Newly digitized comics teach Trojan War

With the help of one Yale alum, a ’90s historical comic book series is gaining a new, educational edge.

Thomas Beasley GRD ’09 said in a Tuesday talk at Sterling Memorial Library that he hopes to put a modern twist on the study of ancient Greek history with the publication of a reader’s guide to a comic book series about the Trojan War, “Age of Bronze.”

The digital media publisher Throwaway Horse is currently adapting creator Eric Shanower’s 31-issue comic series into a digital format. In reconfiguring the comic, Throwaway Horse brought in Beasley, a classics scholar, to write an embedded page-by-page reader’s guide for each issue, which acts as a didactic extension of the comics describing the Greek mythological figures referenced in the material and providing historical context for each story. Since the project’s inception in October 2011, three issues of the newly digitized comic have been made available for the iPad.

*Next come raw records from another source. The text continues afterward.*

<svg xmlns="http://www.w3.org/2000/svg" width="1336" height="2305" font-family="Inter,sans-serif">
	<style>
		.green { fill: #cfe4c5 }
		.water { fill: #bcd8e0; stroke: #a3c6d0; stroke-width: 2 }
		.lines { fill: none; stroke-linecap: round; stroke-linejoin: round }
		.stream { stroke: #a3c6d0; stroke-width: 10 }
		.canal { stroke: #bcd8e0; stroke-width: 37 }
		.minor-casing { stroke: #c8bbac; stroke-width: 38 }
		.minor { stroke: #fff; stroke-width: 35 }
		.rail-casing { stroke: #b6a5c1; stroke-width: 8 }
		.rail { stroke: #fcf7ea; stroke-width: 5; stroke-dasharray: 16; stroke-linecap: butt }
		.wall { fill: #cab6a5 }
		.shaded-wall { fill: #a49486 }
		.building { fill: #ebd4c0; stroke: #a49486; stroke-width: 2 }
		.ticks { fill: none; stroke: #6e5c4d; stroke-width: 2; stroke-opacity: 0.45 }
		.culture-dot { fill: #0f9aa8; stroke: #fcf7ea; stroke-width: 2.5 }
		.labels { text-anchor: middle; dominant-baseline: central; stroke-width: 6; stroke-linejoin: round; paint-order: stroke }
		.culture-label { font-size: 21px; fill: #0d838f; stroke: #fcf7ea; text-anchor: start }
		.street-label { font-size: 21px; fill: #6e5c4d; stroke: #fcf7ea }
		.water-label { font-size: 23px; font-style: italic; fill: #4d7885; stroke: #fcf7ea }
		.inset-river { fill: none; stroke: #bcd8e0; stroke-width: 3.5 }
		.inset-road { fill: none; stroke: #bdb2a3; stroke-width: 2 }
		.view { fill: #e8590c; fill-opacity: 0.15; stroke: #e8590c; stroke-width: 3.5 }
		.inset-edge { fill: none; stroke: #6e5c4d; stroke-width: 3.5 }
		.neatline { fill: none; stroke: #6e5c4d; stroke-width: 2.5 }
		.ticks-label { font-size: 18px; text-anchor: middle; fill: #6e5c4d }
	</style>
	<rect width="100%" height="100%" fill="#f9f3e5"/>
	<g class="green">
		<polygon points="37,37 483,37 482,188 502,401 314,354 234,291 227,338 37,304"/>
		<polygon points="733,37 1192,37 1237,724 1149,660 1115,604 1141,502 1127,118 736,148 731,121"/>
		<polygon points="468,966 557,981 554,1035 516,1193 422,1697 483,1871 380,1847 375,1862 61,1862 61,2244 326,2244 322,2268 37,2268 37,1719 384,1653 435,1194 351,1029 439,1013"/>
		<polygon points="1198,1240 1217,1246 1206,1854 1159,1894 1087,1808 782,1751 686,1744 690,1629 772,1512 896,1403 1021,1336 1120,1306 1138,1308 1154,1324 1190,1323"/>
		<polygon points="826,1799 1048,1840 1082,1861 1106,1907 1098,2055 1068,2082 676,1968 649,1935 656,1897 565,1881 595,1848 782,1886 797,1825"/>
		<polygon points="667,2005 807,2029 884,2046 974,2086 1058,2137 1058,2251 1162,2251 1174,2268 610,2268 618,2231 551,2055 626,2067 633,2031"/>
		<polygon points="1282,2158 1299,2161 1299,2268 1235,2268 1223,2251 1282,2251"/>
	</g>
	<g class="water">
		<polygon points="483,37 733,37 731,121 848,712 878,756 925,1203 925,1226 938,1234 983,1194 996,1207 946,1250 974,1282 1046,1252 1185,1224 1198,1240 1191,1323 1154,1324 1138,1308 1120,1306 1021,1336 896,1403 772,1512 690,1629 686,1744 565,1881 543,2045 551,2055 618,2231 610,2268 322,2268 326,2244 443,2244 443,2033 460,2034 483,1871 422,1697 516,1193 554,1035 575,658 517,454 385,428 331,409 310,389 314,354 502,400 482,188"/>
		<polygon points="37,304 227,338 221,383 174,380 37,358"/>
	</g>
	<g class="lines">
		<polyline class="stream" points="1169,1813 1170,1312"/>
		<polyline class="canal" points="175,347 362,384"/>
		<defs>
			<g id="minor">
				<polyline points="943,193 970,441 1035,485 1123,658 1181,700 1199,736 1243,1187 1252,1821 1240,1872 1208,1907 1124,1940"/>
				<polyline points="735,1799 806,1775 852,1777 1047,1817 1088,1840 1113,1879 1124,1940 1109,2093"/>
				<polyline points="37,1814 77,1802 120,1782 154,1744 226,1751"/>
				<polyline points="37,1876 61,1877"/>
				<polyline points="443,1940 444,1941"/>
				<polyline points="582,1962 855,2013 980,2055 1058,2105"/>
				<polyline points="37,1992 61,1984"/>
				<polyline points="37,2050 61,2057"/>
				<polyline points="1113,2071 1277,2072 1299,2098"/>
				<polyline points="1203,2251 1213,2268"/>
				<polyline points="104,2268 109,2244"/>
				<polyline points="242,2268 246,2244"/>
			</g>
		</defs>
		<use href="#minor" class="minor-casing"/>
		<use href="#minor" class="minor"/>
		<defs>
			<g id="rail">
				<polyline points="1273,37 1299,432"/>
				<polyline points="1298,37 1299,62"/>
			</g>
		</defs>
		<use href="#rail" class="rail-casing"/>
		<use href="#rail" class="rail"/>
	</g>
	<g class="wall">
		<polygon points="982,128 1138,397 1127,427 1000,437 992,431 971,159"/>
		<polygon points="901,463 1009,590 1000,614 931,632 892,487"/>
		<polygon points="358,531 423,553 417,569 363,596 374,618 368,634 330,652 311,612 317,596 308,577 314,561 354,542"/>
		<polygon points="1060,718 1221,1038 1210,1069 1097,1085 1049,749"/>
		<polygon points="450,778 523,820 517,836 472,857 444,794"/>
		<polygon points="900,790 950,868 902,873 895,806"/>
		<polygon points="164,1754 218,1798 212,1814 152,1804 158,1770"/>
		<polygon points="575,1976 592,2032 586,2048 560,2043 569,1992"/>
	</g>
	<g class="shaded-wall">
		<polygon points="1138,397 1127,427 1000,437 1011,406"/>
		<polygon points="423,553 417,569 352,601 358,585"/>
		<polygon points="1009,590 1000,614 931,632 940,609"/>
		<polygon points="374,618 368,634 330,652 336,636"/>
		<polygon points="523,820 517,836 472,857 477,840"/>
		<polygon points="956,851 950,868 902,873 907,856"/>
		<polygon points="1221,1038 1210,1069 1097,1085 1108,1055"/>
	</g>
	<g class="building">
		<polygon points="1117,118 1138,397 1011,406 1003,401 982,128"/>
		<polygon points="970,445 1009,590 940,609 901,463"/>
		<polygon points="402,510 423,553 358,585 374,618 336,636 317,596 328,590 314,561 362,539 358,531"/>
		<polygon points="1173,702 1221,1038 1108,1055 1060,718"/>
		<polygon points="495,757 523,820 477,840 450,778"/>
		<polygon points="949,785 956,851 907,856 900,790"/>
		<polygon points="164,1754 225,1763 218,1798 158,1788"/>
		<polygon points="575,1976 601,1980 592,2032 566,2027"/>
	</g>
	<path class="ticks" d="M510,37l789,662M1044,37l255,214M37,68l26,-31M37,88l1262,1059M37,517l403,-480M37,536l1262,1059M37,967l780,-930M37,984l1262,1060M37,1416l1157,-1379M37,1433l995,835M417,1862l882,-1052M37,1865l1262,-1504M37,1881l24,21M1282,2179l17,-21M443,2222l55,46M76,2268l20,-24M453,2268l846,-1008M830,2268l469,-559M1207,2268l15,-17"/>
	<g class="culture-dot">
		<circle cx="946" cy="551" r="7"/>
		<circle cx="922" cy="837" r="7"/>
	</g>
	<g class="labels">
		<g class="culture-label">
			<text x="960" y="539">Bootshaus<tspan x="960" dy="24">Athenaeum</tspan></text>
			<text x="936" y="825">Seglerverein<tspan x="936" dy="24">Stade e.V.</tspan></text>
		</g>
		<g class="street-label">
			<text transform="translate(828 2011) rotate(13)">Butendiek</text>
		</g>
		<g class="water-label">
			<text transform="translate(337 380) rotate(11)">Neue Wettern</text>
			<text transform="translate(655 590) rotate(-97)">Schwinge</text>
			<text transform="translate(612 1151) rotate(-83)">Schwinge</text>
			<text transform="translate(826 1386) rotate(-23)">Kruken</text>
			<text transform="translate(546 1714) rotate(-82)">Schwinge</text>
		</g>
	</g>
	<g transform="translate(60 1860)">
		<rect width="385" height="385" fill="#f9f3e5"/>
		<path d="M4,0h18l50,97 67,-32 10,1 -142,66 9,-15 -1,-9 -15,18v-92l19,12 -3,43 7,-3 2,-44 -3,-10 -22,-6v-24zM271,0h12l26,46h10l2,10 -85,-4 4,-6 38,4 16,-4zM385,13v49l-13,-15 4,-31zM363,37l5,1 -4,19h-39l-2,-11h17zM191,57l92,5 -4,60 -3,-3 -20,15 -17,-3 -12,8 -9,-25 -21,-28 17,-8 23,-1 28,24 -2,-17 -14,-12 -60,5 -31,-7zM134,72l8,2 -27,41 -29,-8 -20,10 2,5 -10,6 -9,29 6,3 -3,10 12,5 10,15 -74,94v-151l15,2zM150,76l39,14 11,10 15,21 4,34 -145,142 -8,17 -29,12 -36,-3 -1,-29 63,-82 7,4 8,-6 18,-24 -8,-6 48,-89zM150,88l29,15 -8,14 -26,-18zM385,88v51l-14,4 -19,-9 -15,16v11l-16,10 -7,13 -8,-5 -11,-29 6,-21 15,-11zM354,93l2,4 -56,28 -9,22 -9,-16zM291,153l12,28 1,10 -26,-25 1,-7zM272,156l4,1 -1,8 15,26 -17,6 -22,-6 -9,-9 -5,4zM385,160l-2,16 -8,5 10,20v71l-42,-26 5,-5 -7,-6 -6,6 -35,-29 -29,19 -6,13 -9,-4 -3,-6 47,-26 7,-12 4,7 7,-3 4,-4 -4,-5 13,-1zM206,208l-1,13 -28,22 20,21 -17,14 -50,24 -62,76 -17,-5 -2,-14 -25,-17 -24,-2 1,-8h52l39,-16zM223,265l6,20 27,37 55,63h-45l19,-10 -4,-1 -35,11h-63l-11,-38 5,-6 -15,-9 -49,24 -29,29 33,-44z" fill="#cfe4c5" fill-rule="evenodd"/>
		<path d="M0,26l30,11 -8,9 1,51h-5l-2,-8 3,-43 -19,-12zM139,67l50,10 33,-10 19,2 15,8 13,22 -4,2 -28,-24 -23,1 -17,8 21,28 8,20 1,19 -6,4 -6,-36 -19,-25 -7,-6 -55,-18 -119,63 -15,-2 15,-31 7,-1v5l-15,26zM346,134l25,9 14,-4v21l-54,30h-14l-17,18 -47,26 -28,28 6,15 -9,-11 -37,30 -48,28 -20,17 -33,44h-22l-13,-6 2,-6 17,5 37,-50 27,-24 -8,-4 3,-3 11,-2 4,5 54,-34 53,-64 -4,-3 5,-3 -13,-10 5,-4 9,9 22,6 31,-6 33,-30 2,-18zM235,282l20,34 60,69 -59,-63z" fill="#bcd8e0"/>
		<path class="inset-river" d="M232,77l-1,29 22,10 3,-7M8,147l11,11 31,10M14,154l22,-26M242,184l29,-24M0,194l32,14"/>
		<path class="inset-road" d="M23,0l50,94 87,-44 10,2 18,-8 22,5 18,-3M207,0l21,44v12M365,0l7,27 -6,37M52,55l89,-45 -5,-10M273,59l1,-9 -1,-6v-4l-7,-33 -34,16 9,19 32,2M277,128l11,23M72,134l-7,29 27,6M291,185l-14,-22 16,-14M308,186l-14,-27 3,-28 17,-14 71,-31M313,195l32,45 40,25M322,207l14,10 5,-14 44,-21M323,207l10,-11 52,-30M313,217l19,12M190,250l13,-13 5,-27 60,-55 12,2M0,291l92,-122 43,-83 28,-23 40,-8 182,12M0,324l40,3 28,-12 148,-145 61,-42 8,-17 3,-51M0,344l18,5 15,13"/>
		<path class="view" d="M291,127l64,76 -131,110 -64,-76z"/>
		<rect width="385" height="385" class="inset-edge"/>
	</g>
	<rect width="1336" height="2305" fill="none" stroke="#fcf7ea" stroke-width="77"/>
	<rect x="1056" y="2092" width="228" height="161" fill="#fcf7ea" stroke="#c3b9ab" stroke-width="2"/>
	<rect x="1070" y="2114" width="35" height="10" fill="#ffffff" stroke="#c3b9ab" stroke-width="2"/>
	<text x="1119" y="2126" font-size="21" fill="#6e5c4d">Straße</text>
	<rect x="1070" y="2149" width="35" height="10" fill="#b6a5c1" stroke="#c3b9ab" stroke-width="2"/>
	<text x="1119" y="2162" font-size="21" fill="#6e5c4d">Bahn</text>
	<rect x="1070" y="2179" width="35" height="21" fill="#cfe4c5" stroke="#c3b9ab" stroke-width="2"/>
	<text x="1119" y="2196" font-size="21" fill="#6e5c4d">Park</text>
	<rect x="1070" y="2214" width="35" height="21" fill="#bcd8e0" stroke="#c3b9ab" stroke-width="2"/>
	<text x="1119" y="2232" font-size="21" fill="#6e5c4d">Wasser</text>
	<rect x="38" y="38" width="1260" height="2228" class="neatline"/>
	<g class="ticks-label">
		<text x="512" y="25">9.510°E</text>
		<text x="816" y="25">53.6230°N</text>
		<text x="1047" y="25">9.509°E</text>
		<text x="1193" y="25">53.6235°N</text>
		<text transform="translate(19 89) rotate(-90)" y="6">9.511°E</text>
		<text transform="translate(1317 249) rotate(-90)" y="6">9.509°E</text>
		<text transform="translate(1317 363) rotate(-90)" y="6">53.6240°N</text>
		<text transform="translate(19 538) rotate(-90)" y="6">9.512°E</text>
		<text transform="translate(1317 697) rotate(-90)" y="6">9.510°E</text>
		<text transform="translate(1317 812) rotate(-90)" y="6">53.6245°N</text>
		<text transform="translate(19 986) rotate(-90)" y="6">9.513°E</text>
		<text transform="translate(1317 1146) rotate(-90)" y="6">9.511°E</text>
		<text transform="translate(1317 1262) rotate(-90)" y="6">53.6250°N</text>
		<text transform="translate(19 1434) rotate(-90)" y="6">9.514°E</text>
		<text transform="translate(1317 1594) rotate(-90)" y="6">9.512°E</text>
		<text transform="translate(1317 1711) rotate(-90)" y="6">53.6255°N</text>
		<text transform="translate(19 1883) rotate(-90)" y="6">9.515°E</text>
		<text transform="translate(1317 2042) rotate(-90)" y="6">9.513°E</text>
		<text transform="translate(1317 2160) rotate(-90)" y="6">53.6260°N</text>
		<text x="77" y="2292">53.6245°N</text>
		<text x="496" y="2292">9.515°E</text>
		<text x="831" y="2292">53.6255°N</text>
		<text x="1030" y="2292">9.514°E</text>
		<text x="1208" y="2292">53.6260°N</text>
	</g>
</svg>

Beasley said that the comic series could be useful in academic settings, as the series seeks to represent the full length of the 10-year-long Trojan War and not just the last few years covered in the epics of Homer.

“While the books are not well-known in the academic community yet,” said Beasley. “They would be ideal for a class on the Trojan war because they are less anachronistic than [the works of] Homer.”

The guide is intended as an academic jumping-off point for those whose curiosity about Greek history and mythology is piqued by the comics, Beasley said the guide is intended as an academic jumping-off point for a reader whose curiosity about Greek history and mythology may be aroused by the comics. The guide is also equipped with a discussion forum, Beasley said, to enable readers to engage in conversations about the material.

The guide includes biographies of key characters, as well as maps of the region and descriptions of Bronze Age paintings and pottery that inspired the comic’s style.

But the series and the guide are not meant to substitute for Homer’s works, Beasley noted.

“It doesn’t seek to replace any of the texts from which it draws,” Beasley said. “I certainly wouldn’t recommend reading it instead of reading the works of Homer.”

Audience members interviewed said they appreciated Beasley’s attempt to make the classics more easily accessible to a broader audience.

“It has a wide range,” said Lindsay King, a librarian at the Robert B. Haas Family Arts Library. “You could use it just for fun or you could use it for some really serious investigations.”

Caroline Caizzi, King’s colleague at the Haas Arts Library, said that while many would typically associate the Classics Department with a traditional teaching style, she appreciated the unconventionality and visual nature of comics as a medium for education.

Beasley’s talk is a part of the Teaching with Technology lecture series held in the International Room of Sterling Memorial Library every Tuesday.